In the same way, the phenomenon of “incoherent economics” and “financial populism” could become a new form of religion in the sense that it could provide people with a sense of purpose and meaning, despite its internal contradictions. For example, the narratives and stories associated with crypto assets and other forms of absurd economics could appeal to people’s desires for freedom and autonomy and provide them with a sense of belonging and community.
From an analytic and post-enlightenment perspective, the phenomenon of “incoherent economics” and “financial populism” could be seen as a regression away from progress and reason. Many would consider this an undesirable future, as it would represent a departure from the values of critical thinking and evidence-based decision-making that have been central to the development of modern society.

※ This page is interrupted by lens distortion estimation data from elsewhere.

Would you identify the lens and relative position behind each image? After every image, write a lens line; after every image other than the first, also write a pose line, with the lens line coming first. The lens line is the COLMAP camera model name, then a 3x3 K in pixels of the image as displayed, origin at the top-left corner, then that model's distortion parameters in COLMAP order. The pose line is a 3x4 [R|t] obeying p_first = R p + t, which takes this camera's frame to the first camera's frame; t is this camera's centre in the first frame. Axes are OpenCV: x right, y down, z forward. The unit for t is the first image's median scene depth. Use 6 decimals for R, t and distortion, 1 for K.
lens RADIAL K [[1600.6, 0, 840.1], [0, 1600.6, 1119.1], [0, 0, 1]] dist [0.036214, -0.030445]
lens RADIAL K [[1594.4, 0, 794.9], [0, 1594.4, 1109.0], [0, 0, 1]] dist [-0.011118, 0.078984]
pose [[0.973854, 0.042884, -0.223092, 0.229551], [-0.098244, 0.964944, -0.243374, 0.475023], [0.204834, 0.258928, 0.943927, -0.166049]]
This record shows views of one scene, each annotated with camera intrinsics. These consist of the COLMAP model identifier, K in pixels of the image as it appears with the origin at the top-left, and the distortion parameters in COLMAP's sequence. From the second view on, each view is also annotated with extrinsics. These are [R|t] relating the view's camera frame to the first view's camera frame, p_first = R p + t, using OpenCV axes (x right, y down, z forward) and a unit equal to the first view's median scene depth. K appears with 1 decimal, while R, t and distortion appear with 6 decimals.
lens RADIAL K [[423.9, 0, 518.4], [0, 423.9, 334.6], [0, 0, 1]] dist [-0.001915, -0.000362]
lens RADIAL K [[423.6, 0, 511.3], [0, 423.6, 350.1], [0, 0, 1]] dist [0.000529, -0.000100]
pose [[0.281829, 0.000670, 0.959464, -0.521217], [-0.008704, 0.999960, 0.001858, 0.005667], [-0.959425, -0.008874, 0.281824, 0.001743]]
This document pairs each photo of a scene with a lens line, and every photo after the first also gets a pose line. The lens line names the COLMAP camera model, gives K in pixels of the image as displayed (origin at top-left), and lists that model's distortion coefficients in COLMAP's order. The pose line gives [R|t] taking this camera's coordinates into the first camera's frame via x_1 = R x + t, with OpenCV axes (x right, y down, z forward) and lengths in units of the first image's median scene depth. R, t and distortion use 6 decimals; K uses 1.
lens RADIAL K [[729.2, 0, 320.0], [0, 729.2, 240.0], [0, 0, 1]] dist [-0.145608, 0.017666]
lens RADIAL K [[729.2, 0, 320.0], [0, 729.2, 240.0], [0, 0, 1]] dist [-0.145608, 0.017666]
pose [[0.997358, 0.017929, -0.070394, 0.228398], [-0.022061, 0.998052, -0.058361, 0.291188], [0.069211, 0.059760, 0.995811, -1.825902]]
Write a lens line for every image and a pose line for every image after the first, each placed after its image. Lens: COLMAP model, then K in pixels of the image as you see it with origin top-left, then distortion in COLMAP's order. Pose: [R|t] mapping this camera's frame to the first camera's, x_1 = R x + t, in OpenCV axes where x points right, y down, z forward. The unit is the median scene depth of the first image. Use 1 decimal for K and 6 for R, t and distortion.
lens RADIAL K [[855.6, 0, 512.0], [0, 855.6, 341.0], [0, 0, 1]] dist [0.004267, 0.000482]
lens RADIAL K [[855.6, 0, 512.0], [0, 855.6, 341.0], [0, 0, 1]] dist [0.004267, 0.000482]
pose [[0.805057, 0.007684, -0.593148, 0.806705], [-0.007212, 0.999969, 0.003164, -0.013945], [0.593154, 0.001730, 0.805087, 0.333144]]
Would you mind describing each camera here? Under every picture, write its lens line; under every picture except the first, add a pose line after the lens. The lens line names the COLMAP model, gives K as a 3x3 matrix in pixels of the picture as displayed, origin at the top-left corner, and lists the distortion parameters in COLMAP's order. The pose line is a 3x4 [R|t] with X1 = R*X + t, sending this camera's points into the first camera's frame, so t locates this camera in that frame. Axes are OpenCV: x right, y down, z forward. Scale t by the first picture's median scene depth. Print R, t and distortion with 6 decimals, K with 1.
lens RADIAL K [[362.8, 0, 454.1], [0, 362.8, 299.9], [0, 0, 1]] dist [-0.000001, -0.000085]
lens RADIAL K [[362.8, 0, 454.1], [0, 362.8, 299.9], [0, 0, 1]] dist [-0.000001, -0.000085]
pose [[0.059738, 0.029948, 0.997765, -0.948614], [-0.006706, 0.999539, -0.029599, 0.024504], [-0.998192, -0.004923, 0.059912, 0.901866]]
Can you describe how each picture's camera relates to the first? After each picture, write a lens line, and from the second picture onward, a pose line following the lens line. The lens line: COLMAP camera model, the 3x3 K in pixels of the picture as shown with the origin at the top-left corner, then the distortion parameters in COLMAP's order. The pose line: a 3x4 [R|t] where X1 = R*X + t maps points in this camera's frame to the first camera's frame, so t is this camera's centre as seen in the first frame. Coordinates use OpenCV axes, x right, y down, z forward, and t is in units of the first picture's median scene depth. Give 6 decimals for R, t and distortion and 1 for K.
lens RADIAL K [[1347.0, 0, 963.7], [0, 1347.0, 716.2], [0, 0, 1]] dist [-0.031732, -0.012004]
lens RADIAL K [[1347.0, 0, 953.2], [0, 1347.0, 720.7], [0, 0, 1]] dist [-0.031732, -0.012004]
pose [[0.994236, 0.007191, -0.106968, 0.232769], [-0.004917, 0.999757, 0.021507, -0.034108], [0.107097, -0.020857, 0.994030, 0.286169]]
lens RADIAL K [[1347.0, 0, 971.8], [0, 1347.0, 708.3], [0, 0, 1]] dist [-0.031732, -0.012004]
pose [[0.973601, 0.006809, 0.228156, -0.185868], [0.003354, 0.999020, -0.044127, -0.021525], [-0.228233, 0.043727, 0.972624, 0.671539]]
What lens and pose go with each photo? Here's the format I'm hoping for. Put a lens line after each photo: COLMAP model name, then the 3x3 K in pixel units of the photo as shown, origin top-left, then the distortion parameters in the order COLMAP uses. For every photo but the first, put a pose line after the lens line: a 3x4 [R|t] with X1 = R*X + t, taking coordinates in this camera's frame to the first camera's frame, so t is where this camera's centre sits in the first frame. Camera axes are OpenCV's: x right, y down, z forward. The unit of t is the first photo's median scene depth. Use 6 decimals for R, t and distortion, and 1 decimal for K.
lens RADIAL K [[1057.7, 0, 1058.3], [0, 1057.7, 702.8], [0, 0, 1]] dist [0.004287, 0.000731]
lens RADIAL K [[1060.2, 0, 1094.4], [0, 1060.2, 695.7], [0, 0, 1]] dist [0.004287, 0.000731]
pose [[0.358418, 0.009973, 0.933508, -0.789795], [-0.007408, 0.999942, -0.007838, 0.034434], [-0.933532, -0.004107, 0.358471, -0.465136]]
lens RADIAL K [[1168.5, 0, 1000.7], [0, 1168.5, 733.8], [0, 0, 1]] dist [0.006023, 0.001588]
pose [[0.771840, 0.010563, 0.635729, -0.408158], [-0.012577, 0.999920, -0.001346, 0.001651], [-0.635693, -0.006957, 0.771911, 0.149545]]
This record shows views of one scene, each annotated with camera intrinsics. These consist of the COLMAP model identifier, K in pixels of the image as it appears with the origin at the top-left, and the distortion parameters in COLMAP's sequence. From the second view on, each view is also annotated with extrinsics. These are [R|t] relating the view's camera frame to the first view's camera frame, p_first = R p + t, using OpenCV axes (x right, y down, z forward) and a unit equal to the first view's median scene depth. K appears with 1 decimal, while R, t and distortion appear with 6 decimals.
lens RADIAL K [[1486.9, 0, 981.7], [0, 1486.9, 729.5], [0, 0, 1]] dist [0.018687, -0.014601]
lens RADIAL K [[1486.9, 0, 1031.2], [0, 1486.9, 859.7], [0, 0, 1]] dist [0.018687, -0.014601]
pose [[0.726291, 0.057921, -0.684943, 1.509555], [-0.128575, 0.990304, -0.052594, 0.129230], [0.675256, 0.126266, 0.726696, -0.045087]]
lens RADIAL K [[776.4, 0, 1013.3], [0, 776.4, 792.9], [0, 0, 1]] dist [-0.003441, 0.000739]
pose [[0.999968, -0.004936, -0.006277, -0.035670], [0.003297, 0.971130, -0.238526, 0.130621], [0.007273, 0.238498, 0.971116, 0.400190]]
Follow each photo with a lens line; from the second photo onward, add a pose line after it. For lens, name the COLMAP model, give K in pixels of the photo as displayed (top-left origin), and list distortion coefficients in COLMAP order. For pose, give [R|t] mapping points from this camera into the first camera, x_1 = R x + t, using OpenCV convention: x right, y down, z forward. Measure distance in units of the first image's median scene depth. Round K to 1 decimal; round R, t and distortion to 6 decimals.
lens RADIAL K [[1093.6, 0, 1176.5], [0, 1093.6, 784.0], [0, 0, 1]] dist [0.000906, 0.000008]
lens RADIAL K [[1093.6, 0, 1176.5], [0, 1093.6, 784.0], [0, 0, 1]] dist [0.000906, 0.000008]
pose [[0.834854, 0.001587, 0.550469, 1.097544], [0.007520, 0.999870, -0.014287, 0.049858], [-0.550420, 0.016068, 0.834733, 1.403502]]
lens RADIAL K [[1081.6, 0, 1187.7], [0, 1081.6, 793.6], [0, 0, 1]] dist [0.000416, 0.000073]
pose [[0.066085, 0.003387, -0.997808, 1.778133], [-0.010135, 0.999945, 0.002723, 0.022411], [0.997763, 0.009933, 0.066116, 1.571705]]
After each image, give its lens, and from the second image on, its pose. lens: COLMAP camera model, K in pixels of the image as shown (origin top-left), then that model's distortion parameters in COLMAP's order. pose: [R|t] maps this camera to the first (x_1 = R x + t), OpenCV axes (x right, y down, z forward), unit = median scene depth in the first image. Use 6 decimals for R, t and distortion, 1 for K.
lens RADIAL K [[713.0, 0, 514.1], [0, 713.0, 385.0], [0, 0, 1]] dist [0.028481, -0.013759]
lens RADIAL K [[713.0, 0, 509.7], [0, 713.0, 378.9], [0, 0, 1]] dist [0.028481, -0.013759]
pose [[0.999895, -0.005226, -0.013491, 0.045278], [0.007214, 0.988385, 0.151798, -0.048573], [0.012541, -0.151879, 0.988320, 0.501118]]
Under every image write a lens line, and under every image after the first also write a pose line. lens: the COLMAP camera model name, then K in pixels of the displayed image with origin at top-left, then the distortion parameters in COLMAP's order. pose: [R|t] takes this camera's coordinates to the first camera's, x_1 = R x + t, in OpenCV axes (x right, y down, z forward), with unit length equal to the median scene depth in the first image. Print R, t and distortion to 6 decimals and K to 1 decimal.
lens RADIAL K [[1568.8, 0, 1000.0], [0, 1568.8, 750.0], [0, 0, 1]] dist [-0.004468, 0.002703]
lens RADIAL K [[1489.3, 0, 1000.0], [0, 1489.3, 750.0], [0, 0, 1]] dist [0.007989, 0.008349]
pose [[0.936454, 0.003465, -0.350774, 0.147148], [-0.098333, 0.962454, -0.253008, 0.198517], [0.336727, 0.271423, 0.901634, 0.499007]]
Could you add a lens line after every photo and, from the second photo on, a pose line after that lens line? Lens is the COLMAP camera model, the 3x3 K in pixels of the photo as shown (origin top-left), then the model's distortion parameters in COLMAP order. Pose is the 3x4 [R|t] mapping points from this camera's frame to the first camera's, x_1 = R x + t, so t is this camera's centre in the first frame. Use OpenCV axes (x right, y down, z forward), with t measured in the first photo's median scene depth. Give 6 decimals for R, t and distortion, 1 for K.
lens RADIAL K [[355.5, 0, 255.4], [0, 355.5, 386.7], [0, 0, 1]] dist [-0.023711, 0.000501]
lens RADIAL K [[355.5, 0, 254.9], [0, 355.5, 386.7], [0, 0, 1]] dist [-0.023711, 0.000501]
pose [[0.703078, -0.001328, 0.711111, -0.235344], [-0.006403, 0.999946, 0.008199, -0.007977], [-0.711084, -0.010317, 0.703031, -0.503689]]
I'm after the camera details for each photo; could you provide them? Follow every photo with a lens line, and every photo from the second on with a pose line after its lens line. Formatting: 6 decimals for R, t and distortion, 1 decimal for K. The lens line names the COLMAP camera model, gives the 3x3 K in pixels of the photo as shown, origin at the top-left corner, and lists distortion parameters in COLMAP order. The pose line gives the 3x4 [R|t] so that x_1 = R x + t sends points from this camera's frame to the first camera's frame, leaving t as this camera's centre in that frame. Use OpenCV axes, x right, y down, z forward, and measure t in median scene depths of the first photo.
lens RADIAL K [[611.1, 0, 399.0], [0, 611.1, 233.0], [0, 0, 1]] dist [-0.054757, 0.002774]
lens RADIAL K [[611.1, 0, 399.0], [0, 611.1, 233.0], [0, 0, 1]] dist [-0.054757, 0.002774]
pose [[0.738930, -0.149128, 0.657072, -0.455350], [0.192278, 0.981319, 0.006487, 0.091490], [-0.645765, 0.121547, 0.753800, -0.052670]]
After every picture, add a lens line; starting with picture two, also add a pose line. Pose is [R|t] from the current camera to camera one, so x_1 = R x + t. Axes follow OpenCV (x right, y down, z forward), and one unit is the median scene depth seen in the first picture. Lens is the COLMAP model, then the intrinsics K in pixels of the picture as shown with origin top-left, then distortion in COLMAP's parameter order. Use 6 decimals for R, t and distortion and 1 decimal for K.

To stymie financial populism, it will be necessary to take a multifaceted approach that involves a combination of regulatory, educational, and cultural measures such as:
The collective public goods problem of “incoherent economics” and “financial populism” may be challenging to stymie; however, it is vital to address this challenge to protect the integrity and stability of financial markets, ensure the supremacy of the US dollar, and to foster democratic life based on progress and reason.
In an increasingly complex world with competing spheres of truth, the use of reason is essential in cutting through incoherent narratives and making informed and rational decisions. As the famous economist Charles Mackay once wrote, “Men, it has been well said, think in herds; it will be seen that they go mad in herds, while they only recover their senses slowly, and one by one.”